London: World stocks plummeted again on Thursday and government bonds hovered at multi-year highs after a series of rate rises from global central banks rekindled fears that aggressive policy tightening could drag economies into recession.
Following a relief rally on Wednesday when investors welcomed the US Federal Reserve's aggressive move to raise rates by 75 basis points - its biggest rate hike since 1994 - by buying shares, two other spates of policy tightening in Britain and Switzerland seemed to have sobered investors into refocusing on the chance that economies could slow as rates rise.
"Can the economy take it? So far, leading indicators show good readings, but we remain wary of a consumer strike," said Giuseppe Sette, president of the quantitative research firm Toggle.
By midday, MSCI's gauge of stocks across the globe had slumped 2.32 per cent to a new 19-1/2-month low, and the pan-European STOXX 600 index lost 2.47 per cent.
In New York, the Dow Jones Industrial Average dropped 2.5 per cent, the S&P 500 shed 3.3 per cent and the Nasdaq Composite slumped 4 per cent. All three indices were trading at their lowest in at least 1-1/2-years.
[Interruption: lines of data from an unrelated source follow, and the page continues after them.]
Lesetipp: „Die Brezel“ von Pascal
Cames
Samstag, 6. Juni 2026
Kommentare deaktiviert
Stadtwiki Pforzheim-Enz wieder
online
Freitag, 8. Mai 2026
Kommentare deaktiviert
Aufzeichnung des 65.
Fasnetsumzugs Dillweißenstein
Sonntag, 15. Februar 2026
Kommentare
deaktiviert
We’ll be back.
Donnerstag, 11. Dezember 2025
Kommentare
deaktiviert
The dollar, which has benefited from rising US yields, flagged on Thursday, weighed in part by the Swiss franc, which surged after the Swiss National Bank surprised investors earlier in the day by raising interest rates for the first time in 15 years by 50 basis points.
The Bank of England (BoE) also lifted rates on Thursday for a fifth time since December by 25 basis points, a day after the European Central Bank promised support to temper a bond market rout fueled by hawkish expectations.
By 1629 GMT (1229 EDT), the Swiss franc had soared 2.9 per cent, its biggest one-day gain in seven years. A stronger Swiss franc dragged the dollar index down 1 per cent to 103.73, pulling it from a 20-year high of 105.79 struck on Wednesday.
"There's a lot of nervousness. After the initial relief to the Fed ... markets seem to have woken up that it is still a 75 basis point rate hike," said Giuseppe Sersale, strategist and portfolio manager at Anthilia in Milan.
"If even the Swiss central bank surprisingly raises by half a point, clearly investors imagine that the tightening of central banks is still very violent. There is very little to be cheerful about," Sersale added.
Swiss stocks were close to confirming a bear market pattern, having fallen about 19 per cent since a Jan. 3 closing high.
Britain's top FTSE 100 equity benchmark slumped 3.14 per cent following the BoE's rate hike, which confounded some forecasts of a bigger move.
"Once again the BoE looks like the timid cat next to the Fed's roar against inflation. ... A 6-3 vote on 25 bps means that the sterling bulls will have little to back up any attempt to push the pound higher against the dollar," said Chris Beauchamp, chief market analyst at IG Group in London.
Sterling initially plunged after the BoE's rate announcement, but recovered in New York trade to be up 1.7 per cent at $1.2389.
The Fed's rate rise on Wednesday was accompanied by projections that showed US economic growth slowing to a below-trend rate of 1.7 per cent, and policymakers expect to cut interest rates in 2024.
Data on Friday showed a sharper-than-expected rise in US inflation in May, alongside a University of Michigan survey showing consumers' five-year inflation expectations jumping sharply to their highest since June 2008.
In a reflection of the gloom hanging over markets, MSCI's broadest index of Asia-Pacific shares outside Japan ended down 0.84 per cent, erasing earlier gains.
The SNB hike helped put fresh pressure on European bond prices as investors ramped up bets for ECB rate hikes. Germany's 10-year yield, the benchmark for the bloc, jumped as much as 26 basis points at one point.
US 10-year Treasury yields hit a high of 3.495 per cent before pulling back to 3.3125 per cent.
Oil prices reversed earlier losses after the United States announced new sanctions on Iran, and as supply concerns remain at the forefront of energy markets.
US crude rose 0.9 per cent to $116.35 per barrel and Brent rose 0.35 per cent to $118.9.
Gold, which has been hammered by a stronger dollar and rising yields, rose as the dollar and Treasury yields flagged.
Spot gold jumped 1 per cent to $1,851.82 an ounce.